With mbox, you open a single file and search it. CPU/RAM bandwidth is many orders of magnitude faster and cheaper than disk IOPS. Thus mbox is faster at full text search than any other mailbox storage format, period. Full text indexes can help greatly with both formats, but often the indexes are old, and a full search is necessary, making mbox much faster.
- mass deletion of emails from one mailbox folder
3 is not true.
It most certainly is true. You need to read up on how email deletes are performed on mbox files, or mdbox files for that matter.
maildir is more IO efficient when reading and deleting individual emails.
and making backups.
Wrong again. Streaming a single file to D2D or tape is much faster than random reading hundreds or thousands of maildir files.
deleting from maildir means just delete a file, not shuffle data.

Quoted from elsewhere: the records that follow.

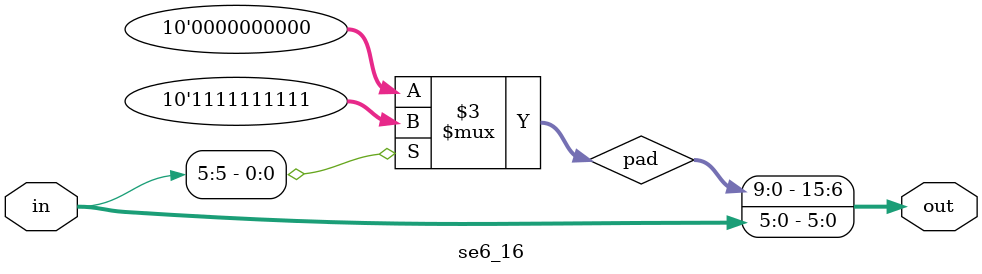
<source format=v>
module se6_16(in,out);
input wire [5:0] in;
output reg [15:0] out;

reg [9:0] pad 	;

always @(*) 
begin 
   if (in[5])begin
	pad= 10'b1111111111;
	end
	else begin
	pad= 10'b0;
	end
	out = {pad,in};
end
endmodule

</source>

For a single email delete operation maildir is faster, as it requires a single metadata IO. When deleting many emails, say hundreds to thousands, as in deleting a very large folder, mbox is *much* faster. This is because CPU/mem are many orders of magnitude faster than disk, and deleting hundreds or thousands of maildir files requires hundreds or thousands of random metadata IOPS to the filesystem directory.

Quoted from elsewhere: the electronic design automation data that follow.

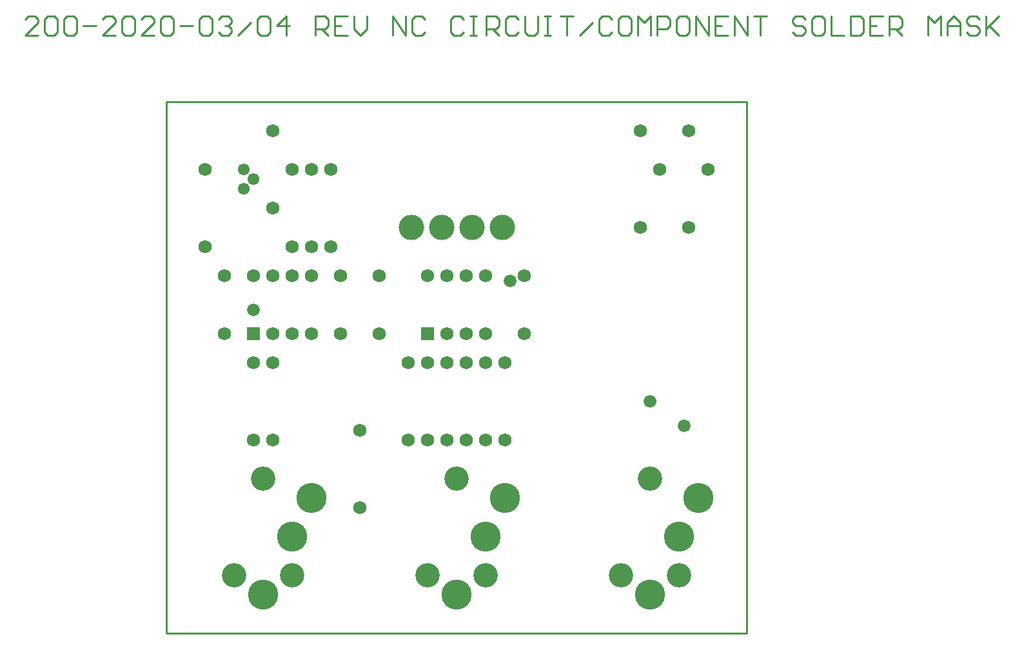
<source format=gbs>
*%FSLAX23Y23*%
*%MOIN*%
G01*
%ADD11C,0.007*%
%ADD12C,0.008*%
%ADD13C,0.010*%
%ADD14C,0.012*%
%ADD15C,0.020*%
%ADD16C,0.032*%
%ADD17C,0.036*%
%ADD18C,0.050*%
%ADD19C,0.052*%
%ADD20C,0.055*%
%ADD21C,0.056*%
%ADD22C,0.060*%
%ADD23C,0.061*%
%ADD24C,0.062*%
%ADD25C,0.066*%
%ADD26C,0.068*%
%ADD27C,0.070*%
%ADD28C,0.080*%
%ADD29C,0.090*%
%ADD30C,0.095*%
%ADD31C,0.115*%
%ADD32C,0.120*%
%ADD33C,0.125*%
%ADD34C,0.126*%
%ADD35C,0.131*%
%ADD36C,0.150*%
%ADD37C,0.156*%
%ADD38R,0.062X0.062*%
%ADD39R,0.068X0.068*%
D13*
X7473Y9602D02*
X7540D01*
X7473D02*
X7540Y9669D01*
Y9685D01*
X7523Y9702D01*
X7490D01*
X7473Y9685D01*
X7573D02*
X7590Y9702D01*
X7623D01*
X7640Y9685D01*
Y9619D01*
X7623Y9602D01*
X7590D01*
X7573Y9619D01*
Y9685D01*
X7673D02*
X7690Y9702D01*
X7723D01*
X7740Y9685D01*
Y9619D01*
X7723Y9602D01*
X7690D01*
X7673Y9619D01*
Y9685D01*
X7773Y9652D02*
X7840D01*
X7873Y9602D02*
X7940D01*
X7873D02*
X7940Y9669D01*
Y9685D01*
X7923Y9702D01*
X7890D01*
X7873Y9685D01*
X7973D02*
X7990Y9702D01*
X8023D01*
X8039Y9685D01*
Y9619D01*
X8023Y9602D01*
X7990D01*
X7973Y9619D01*
Y9685D01*
X8073Y9602D02*
X8139D01*
X8073D02*
X8139Y9669D01*
Y9685D01*
X8123Y9702D01*
X8089D01*
X8073Y9685D01*
X8173D02*
X8189Y9702D01*
X8223D01*
X8239Y9685D01*
Y9619D01*
X8223Y9602D01*
X8189D01*
X8173Y9619D01*
Y9685D01*
X8273Y9652D02*
X8339D01*
X8373Y9685D02*
X8389Y9702D01*
X8423D01*
X8439Y9685D01*
Y9619D01*
X8423Y9602D01*
X8389D01*
X8373Y9619D01*
Y9685D01*
X8473D02*
X8489Y9702D01*
X8523D01*
X8539Y9685D01*
Y9669D01*
X8540D01*
X8539D02*
X8540D01*
X8539D02*
X8540D01*
X8539D02*
X8523Y9652D01*
X8506D01*
X8523D01*
X8539Y9635D01*
Y9619D01*
X8523Y9602D01*
X8489D01*
X8473Y9619D01*
X8573Y9602D02*
X8639Y9669D01*
X8673Y9685D02*
X8689Y9702D01*
X8723D01*
X8739Y9685D01*
Y9619D01*
X8723Y9602D01*
X8689D01*
X8673Y9619D01*
Y9685D01*
X8823Y9702D02*
Y9602D01*
X8773Y9652D02*
X8823Y9702D01*
X8839Y9652D02*
X8773D01*
X8973Y9602D02*
Y9702D01*
X9022D01*
X9039Y9685D01*
Y9652D01*
X9022Y9635D01*
X8973D01*
X9006D02*
X9039Y9602D01*
X9072Y9702D02*
X9139D01*
X9072D02*
Y9602D01*
X9139D01*
X9106Y9652D02*
X9072D01*
X9172Y9635D02*
Y9702D01*
Y9635D02*
X9206Y9602D01*
X9239Y9635D01*
Y9702D01*
X9372D02*
Y9602D01*
X9439D02*
X9372Y9702D01*
X9439D02*
Y9602D01*
X9539Y9685D02*
X9522Y9702D01*
X9489D01*
X9472Y9685D01*
Y9619D01*
X9489Y9602D01*
X9522D01*
X9539Y9619D01*
X9722Y9702D02*
X9739Y9685D01*
X9722Y9702D02*
X9689D01*
X9672Y9685D01*
Y9619D01*
X9689Y9602D01*
X9722D01*
X9739Y9619D01*
X9772Y9702D02*
X9806D01*
X9789D01*
Y9602D01*
X9772D01*
X9806D01*
X9856D02*
Y9702D01*
X9906D01*
X9922Y9685D01*
Y9652D01*
X9906Y9635D01*
X9856D01*
X9889D02*
X9922Y9602D01*
X10022Y9685D02*
X10006Y9702D01*
X9972D01*
X9956Y9685D01*
Y9619D01*
X9972Y9602D01*
X10006D01*
X10022Y9619D01*
X10055D02*
Y9702D01*
Y9619D02*
X10072Y9602D01*
X10105D01*
X10122Y9619D01*
Y9702D01*
X10155D02*
X10189D01*
X10172D01*
Y9602D01*
X10155D01*
X10189D01*
X10239Y9702D02*
X10305D01*
X10272D01*
Y9602D01*
X10339D02*
X10405Y9669D01*
X10489Y9702D02*
X10505Y9685D01*
X10489Y9702D02*
X10455D01*
X10439Y9685D01*
Y9619D01*
X10455Y9602D01*
X10489D01*
X10505Y9619D01*
X10555Y9702D02*
X10589D01*
X10555D02*
X10539Y9685D01*
Y9619D01*
X10555Y9602D01*
X10589D01*
X10605Y9619D01*
Y9685D01*
X10589Y9702D01*
X10639D02*
Y9602D01*
X10672Y9669D02*
X10639Y9702D01*
X10672Y9669D02*
X10705Y9702D01*
Y9602D01*
X10739D02*
Y9702D01*
X10789D01*
X10805Y9685D01*
Y9652D01*
X10789Y9635D01*
X10739D01*
X10855Y9702D02*
X10889D01*
X10855D02*
X10839Y9685D01*
Y9619D01*
X10855Y9602D01*
X10889D01*
X10905Y9619D01*
Y9685D01*
X10889Y9702D01*
X10939D02*
Y9602D01*
X11005D02*
X10939Y9702D01*
X11005D02*
Y9602D01*
X11039Y9702D02*
X11105D01*
X11039D02*
Y9602D01*
X11105D01*
X11072Y9652D02*
X11039D01*
X11138Y9602D02*
Y9702D01*
X11205Y9602D01*
Y9702D01*
X11238D02*
X11305D01*
X11272D01*
Y9602D01*
X11488Y9702D02*
X11505Y9685D01*
X11488Y9702D02*
X11455D01*
X11438Y9685D01*
Y9669D01*
X11455Y9652D01*
X11488D01*
X11505Y9635D01*
Y9619D01*
X11488Y9602D01*
X11455D01*
X11438Y9619D01*
X11555Y9702D02*
X11588D01*
X11555D02*
X11538Y9685D01*
Y9619D01*
X11555Y9602D01*
X11588D01*
X11605Y9619D01*
Y9685D01*
X11588Y9702D01*
X11638D02*
Y9602D01*
X11705D01*
X11738D02*
Y9702D01*
Y9602D02*
X11788D01*
X11805Y9619D01*
Y9685D01*
X11788Y9702D01*
X11738D01*
X11838D02*
X11905D01*
X11838D02*
Y9602D01*
X11905D01*
X11872Y9652D02*
X11838D01*
X11938Y9602D02*
Y9702D01*
X11988D01*
X12005Y9685D01*
Y9652D01*
X11988Y9635D01*
X11938D01*
X11972D02*
X12005Y9602D01*
X12138D02*
Y9702D01*
X12171Y9669D01*
X12205Y9702D01*
Y9602D01*
X12238D02*
Y9669D01*
X12271Y9702D01*
X12305Y9669D01*
Y9602D01*
Y9652D01*
X12238D01*
X12388Y9702D02*
X12405Y9685D01*
X12388Y9702D02*
X12355D01*
X12338Y9685D01*
Y9669D01*
X12355Y9652D01*
X12388D01*
X12405Y9635D01*
Y9619D01*
X12388Y9602D01*
X12355D01*
X12338Y9619D01*
X12438Y9602D02*
Y9702D01*
Y9635D02*
Y9602D01*
Y9635D02*
X12505Y9702D01*
X12455Y9652D01*
X12505Y9602D01*
X11203Y6507D02*
X8203D01*
Y9257D02*
X11203D01*
X8203D02*
Y6507D01*
X11203D02*
Y9257D01*
D23*
X8603Y8907D02*
D03*
X8653Y8857D02*
D03*
X8603Y8807D02*
D03*
D25*
X10878Y7582D02*
D03*
X10703Y7707D02*
D03*
X9978Y8332D02*
D03*
X8653Y8182D02*
D03*
D26*
X10903Y9107D02*
D03*
Y8607D02*
D03*
X11003Y8907D02*
D03*
X10653Y9107D02*
D03*
Y8607D02*
D03*
X10753Y8907D02*
D03*
X8853Y8507D02*
D03*
Y8907D02*
D03*
X8953Y8507D02*
D03*
Y8907D02*
D03*
X9053Y8507D02*
D03*
Y8907D02*
D03*
X9203Y7157D02*
D03*
Y7557D02*
D03*
X9303Y8357D02*
D03*
Y8057D02*
D03*
X9753D02*
D03*
X9853D02*
D03*
Y8357D02*
D03*
X9753D02*
D03*
X9653D02*
D03*
X9553D02*
D03*
X9653Y8057D02*
D03*
X9453Y7907D02*
D03*
Y7507D02*
D03*
X9553Y7907D02*
D03*
Y7507D02*
D03*
X9653D02*
D03*
Y7907D02*
D03*
X9753D02*
D03*
Y7507D02*
D03*
X9953Y7907D02*
D03*
Y7507D02*
D03*
X9103Y8057D02*
D03*
Y8357D02*
D03*
X9853Y7507D02*
D03*
Y7907D02*
D03*
X10053Y8057D02*
D03*
Y8357D02*
D03*
X8753Y8707D02*
D03*
Y9107D02*
D03*
X8503Y8357D02*
D03*
Y8057D02*
D03*
X8403Y8907D02*
D03*
Y8507D02*
D03*
X8853Y8057D02*
D03*
X8953D02*
D03*
Y8357D02*
D03*
X8853D02*
D03*
X8753D02*
D03*
X8653D02*
D03*
X8753Y8057D02*
D03*
X8653Y7907D02*
D03*
Y7507D02*
D03*
X8753D02*
D03*
Y7907D02*
D03*
D34*
X10553Y6807D02*
D03*
X10853D02*
D03*
X10703Y7307D02*
D03*
X9553Y6807D02*
D03*
X9853D02*
D03*
X9703Y7307D02*
D03*
X8553Y6807D02*
D03*
X8853D02*
D03*
X8703Y7307D02*
D03*
D35*
X9781Y8607D02*
D03*
X9469D02*
D03*
X9937D02*
D03*
X9625D02*
D03*
D37*
X10953Y7207D02*
D03*
X10853Y7007D02*
D03*
X10703Y6707D02*
D03*
X9953Y7207D02*
D03*
X9853Y7007D02*
D03*
X9703Y6707D02*
D03*
X8953Y7207D02*
D03*
X8853Y7007D02*
D03*
X8703Y6707D02*
D03*
D39*
X9553Y8057D02*
D03*
X8653D02*
D03*
M02*

</source>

When Qmail hit the scene with maildir format, everyone loved it. That is, until their mailbox counts skyrocketed, and their systems slow to a crawl because their disk arrays simply couldn't keep up with all the IOPS.
Everyone needs to make backups while it is unlinkely that anyone like every backup to be effectively full backup.
See: rdiff-backup, et al
mbox puts the load on the mail server application and on memory.
and on I/O too - often quite a bit
Sure, if it's a busy server. But the IOPS load will always be much less than maildir given the same workload.
maildir puts the load on the IO subsysetem. Which is precisely why Timo created the mdbox mail storage format, attempting to get the best of both worlds.
And this is great idea and actually works :)
Yep.
mbox may make sense for archive storage. you create archive folder once and never modify anything
Many of us still use mbox for IMAP and POP user accounts, and it still works great. And many maildir converts switched back to mbox when the storage hardware required to satisfy their ever increasing maildir IOPS load began draining their entire IT budgets.
mbox is a pretty smart email storage format especially given its age. It can do more with lesser storage hardware. Many simply don't give it the credit it deserves.
-- Stan